Project Context
AMD is considering a new engineering initiative to improve the developer onboarding experience for ROCm by reducing setup friction across supported AI training environments. The proposal has executive attention because GPU software adoption is now a major lever for Instinct accelerator growth, and leadership wants clear success criteria before approving full execution.
You are the Engineering Manager responsible for shaping the initiative before work starts. The core team would include 8 engineers across ROCm installer, documentation, validation, and developer tools, plus shared support from release engineering and DevRel. You have 10 weeks to define the initiative, align stakeholders, and present a launch-ready execution plan for Q3 funding review.
Key Stakeholders
- VP, AI Software wants measurable adoption impact within 2 quarters.

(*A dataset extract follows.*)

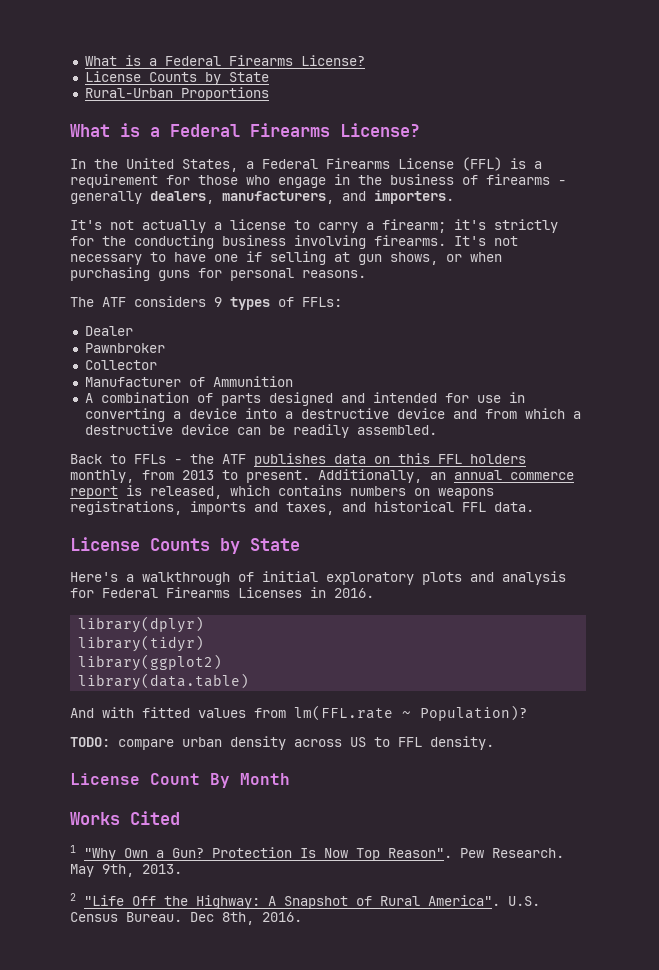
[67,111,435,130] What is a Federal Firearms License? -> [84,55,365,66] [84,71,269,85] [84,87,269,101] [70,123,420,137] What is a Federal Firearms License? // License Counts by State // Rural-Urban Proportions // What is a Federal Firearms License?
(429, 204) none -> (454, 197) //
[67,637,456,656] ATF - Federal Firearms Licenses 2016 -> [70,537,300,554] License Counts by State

- ROCm Release Engineering wants minimal disruption to the existing release train.
- Developer Relations wants visible improvements for external developers quickly.
- QA/Validation wants realistic quality gates and supported configuration limits.
- Sales for Instinct wants proof this will help unblock enterprise pilots.
These stakeholders disagree on whether success should prioritize faster delivery, broader hardware/OS coverage, or lower support burden.
Constraints
- Budget available for discovery and planning: $180,000
- No new headcount approved before Q4
- Must align to the next ROCm quarterly release in 16 weeks if approved
- Only 3 Linux distributions and 2 Instinct GPU families can be included in initial scope
- Baseline data is incomplete: current setup success is measured only for ~55% of installs
Complications
- A competing internal proposal requests the same installer engineers for a container deployment project.
- Enterprise customers are asking for broader OS support than the team can validate in the first release.
- Existing telemetry is noisy, so early success metrics may be disputed.
Deliverables
- Define pre-launch success criteria for the initiative, including leading and lagging indicators.
- Propose a scoped execution plan that fits the release window and staffing limits.
- Recommend trade-offs on platform coverage, instrumentation, and launch quality bars.
- Identify the main risks to measuring success accurately and how you would mitigate them.
- Outline how you would secure stakeholder alignment before engineering work begins.